__What you will do__
Number the lines of the items below, leaving out blank lines, beginning with the line that contains "9:51. Photo attached below." and continuing through the line that contains "Recorded time: 11:51". List only those lines.

— start of Record list —

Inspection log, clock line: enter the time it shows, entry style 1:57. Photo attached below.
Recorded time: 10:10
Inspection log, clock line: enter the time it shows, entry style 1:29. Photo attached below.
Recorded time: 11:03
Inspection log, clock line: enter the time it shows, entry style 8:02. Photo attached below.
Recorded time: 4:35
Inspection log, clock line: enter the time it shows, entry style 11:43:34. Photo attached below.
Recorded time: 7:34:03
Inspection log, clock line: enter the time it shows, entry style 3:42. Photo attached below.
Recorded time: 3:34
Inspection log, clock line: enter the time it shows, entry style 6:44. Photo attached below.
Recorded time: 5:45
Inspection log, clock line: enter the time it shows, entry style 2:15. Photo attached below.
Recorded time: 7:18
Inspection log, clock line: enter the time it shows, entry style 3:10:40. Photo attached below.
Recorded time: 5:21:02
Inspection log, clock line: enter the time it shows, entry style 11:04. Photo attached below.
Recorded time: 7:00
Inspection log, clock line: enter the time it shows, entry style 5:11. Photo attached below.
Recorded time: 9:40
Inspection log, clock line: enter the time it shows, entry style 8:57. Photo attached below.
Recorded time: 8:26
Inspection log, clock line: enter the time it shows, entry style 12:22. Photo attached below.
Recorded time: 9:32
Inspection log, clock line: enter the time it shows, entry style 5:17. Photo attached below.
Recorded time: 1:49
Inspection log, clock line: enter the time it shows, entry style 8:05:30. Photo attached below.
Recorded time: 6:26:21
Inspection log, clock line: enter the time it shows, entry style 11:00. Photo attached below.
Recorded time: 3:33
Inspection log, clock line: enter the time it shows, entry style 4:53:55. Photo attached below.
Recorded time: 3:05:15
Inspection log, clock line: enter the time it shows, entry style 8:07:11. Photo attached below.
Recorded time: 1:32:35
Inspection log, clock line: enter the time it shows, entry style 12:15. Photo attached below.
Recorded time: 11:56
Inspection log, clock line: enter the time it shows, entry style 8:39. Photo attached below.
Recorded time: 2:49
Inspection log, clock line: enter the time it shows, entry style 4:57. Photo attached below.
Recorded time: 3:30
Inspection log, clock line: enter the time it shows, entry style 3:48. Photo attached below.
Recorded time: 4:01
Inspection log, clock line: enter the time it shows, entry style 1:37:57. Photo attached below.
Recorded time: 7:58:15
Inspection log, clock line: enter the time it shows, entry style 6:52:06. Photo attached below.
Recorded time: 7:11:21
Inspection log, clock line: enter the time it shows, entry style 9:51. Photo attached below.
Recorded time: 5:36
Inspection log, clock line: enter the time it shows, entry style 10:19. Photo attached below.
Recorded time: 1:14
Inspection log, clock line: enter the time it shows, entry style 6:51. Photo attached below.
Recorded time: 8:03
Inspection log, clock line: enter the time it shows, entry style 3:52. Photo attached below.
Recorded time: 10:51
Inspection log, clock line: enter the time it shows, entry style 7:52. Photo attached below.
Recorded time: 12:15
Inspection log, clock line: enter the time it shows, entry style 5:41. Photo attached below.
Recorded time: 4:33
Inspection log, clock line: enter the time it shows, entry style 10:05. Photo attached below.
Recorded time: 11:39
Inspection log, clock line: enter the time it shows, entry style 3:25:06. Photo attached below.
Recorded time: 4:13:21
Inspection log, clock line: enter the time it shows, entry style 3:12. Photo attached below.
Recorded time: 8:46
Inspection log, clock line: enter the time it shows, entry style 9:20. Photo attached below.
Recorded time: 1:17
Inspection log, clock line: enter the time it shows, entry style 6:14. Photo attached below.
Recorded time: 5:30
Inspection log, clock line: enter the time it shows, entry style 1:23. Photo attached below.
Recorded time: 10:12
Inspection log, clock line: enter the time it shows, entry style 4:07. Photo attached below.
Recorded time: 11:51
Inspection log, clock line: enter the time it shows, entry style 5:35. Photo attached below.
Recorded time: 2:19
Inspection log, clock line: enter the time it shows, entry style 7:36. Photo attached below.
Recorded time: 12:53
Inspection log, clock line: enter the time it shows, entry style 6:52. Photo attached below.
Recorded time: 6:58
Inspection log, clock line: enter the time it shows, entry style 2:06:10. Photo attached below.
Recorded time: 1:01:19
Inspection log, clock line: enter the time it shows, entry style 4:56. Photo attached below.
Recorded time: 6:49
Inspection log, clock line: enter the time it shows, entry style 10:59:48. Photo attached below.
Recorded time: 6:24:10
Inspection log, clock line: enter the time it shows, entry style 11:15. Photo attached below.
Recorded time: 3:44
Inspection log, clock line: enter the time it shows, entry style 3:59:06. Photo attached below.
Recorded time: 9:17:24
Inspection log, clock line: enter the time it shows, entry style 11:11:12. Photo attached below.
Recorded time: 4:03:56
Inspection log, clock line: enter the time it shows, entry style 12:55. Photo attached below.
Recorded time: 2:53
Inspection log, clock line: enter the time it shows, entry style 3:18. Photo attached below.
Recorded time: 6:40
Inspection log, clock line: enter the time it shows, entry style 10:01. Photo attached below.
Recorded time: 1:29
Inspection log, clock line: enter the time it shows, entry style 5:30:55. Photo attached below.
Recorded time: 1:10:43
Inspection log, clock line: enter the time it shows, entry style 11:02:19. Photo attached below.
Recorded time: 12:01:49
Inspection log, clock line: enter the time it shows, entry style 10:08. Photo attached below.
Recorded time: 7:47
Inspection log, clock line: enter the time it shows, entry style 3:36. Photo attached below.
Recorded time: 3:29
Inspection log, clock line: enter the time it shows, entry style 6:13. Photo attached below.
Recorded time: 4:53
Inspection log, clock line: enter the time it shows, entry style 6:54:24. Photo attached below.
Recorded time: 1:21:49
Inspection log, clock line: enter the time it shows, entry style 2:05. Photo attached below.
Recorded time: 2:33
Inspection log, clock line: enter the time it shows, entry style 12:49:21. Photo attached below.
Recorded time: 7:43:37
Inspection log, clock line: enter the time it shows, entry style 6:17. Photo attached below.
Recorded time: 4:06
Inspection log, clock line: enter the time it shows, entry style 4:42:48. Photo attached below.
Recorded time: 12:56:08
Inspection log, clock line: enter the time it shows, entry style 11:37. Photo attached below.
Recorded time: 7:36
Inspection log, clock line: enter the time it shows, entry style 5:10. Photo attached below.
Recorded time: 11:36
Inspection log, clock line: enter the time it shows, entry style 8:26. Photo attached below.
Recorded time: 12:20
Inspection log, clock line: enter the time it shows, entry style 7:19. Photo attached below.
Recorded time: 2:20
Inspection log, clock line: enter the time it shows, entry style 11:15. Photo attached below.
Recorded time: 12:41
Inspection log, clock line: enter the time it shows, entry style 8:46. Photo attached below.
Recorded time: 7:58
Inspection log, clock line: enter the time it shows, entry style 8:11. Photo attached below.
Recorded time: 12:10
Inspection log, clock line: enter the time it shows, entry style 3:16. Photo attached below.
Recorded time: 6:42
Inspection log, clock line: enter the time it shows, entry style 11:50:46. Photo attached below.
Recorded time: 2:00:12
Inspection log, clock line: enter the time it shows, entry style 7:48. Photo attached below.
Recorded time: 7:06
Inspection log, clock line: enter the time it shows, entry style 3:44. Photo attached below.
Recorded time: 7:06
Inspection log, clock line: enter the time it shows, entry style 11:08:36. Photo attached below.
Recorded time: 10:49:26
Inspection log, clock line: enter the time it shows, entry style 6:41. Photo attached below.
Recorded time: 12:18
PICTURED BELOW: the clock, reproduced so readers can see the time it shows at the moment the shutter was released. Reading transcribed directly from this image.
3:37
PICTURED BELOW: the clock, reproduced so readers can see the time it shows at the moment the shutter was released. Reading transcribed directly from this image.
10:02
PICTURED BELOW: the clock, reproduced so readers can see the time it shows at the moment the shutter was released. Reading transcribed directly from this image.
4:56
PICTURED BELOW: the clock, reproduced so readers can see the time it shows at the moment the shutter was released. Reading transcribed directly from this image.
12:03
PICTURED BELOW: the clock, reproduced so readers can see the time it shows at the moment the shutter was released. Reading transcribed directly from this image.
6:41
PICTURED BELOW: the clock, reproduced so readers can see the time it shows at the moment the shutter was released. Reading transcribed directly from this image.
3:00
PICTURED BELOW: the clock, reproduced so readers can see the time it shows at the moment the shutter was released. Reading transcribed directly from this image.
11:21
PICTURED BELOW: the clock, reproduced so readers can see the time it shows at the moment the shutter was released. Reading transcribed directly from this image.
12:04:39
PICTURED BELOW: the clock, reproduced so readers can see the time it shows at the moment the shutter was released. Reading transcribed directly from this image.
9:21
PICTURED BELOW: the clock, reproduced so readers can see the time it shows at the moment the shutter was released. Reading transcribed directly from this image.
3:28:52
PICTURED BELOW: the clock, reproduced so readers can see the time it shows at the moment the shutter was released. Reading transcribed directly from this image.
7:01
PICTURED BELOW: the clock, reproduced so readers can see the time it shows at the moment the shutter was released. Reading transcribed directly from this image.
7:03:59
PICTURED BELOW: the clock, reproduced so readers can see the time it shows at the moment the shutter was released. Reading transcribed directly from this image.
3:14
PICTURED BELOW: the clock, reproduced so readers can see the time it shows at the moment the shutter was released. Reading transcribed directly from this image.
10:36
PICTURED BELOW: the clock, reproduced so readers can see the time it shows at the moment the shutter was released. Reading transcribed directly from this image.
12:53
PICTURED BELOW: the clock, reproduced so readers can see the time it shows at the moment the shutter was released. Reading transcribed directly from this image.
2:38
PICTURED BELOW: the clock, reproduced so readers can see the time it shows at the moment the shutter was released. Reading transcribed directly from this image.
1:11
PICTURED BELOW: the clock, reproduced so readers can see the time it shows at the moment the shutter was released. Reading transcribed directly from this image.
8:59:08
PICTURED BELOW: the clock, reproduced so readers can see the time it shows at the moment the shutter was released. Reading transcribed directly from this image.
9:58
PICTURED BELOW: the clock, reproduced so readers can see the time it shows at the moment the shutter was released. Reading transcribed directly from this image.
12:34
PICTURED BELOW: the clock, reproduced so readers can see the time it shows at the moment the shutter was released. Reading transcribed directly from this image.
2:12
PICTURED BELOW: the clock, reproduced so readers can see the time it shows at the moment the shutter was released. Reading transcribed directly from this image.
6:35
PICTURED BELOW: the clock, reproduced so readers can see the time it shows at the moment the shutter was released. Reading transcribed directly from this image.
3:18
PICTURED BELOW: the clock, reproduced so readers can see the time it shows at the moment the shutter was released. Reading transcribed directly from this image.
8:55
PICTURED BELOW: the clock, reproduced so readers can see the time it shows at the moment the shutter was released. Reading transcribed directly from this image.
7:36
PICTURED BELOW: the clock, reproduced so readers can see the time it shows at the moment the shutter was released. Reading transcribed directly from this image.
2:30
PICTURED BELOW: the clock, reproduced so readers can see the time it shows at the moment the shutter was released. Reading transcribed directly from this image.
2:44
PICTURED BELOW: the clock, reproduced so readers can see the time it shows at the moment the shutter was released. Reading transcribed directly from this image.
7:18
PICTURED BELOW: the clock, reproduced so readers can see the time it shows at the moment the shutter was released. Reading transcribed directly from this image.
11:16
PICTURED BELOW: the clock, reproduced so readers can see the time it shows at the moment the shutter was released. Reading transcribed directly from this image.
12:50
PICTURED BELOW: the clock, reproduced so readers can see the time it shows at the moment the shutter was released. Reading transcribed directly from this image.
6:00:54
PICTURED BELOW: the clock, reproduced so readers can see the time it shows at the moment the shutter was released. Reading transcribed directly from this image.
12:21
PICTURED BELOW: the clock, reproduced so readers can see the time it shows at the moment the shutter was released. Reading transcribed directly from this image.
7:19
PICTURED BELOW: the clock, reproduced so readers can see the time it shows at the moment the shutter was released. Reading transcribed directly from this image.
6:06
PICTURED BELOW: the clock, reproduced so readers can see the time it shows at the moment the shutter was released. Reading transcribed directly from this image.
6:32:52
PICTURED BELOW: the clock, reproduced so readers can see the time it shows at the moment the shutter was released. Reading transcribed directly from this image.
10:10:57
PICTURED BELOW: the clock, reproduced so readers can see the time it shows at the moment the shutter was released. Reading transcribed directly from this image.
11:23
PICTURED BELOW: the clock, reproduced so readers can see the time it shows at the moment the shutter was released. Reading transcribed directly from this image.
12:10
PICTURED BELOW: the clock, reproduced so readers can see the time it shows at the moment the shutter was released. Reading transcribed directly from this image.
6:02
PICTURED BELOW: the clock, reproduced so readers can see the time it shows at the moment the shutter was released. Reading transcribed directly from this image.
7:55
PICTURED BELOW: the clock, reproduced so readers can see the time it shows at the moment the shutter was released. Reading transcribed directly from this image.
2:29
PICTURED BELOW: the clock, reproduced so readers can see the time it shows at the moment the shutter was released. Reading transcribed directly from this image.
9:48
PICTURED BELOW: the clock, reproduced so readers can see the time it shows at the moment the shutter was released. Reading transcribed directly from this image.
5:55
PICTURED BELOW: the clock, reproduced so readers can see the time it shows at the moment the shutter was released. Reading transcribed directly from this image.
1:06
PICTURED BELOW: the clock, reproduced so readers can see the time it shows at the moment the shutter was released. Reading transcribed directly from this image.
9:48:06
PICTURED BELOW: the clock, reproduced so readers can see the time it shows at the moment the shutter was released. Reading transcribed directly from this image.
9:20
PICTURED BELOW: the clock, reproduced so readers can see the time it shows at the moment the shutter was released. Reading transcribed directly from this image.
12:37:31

— end of Record list —

__Task response__
1. Inspection log, clock line: enter the time it shows, entry style 9:51. Photo attached below.
2. Recorded time: 5:36
3. Inspection log, clock line: enter the time it shows, entry style 10:19. Photo attached below.
4. Recorded time: 1:14
5. Inspection log, clock line: enter the time it shows, entry style 6:51. Photo attached below.
6. Recorded time: 8:03
7. Inspection log, clock line: enter the time it shows, entry style 3:52. Photo attached below.
8. Recorded time: 10:51
9. Inspection log, clock line: enter the time it shows, entry style 7:52. Photo attached below.
10. Recorded time: 12:15
11. Inspection log, clock line: enter the time it shows, entry style 5:41. Photo attached below.
12. Recorded time: 4:33
13. Inspection log, clock line: enter the time it shows, entry style 10:05. Photo attached below.
14. Recorded time: 11:39
15. Inspection log, clock line: enter the time it shows, entry style 3:25:06. Photo attached below.
16. Recorded time: 4:13:21
17. Inspection log, clock line: enter the time it shows, entry style 3:12. Photo attached below.
18. Recorded time: 8:46
19. Inspection log, clock line: enter the time it shows, entry style 9:20. Photo attached below.
20. Recorded time: 1:17
21. Inspection log, clock line: enter the time it shows, entry style 6:14. Photo attached below.
22. Recorded time: 5:30
23. Inspection log, clock line: enter the time it shows, entry style 1:23. Photo attached below.
24. Recorded time: 10:12
25. Inspection log, clock line: enter the time it shows, entry style 4:07. Photo attached below.
26. Recorded time: 11:51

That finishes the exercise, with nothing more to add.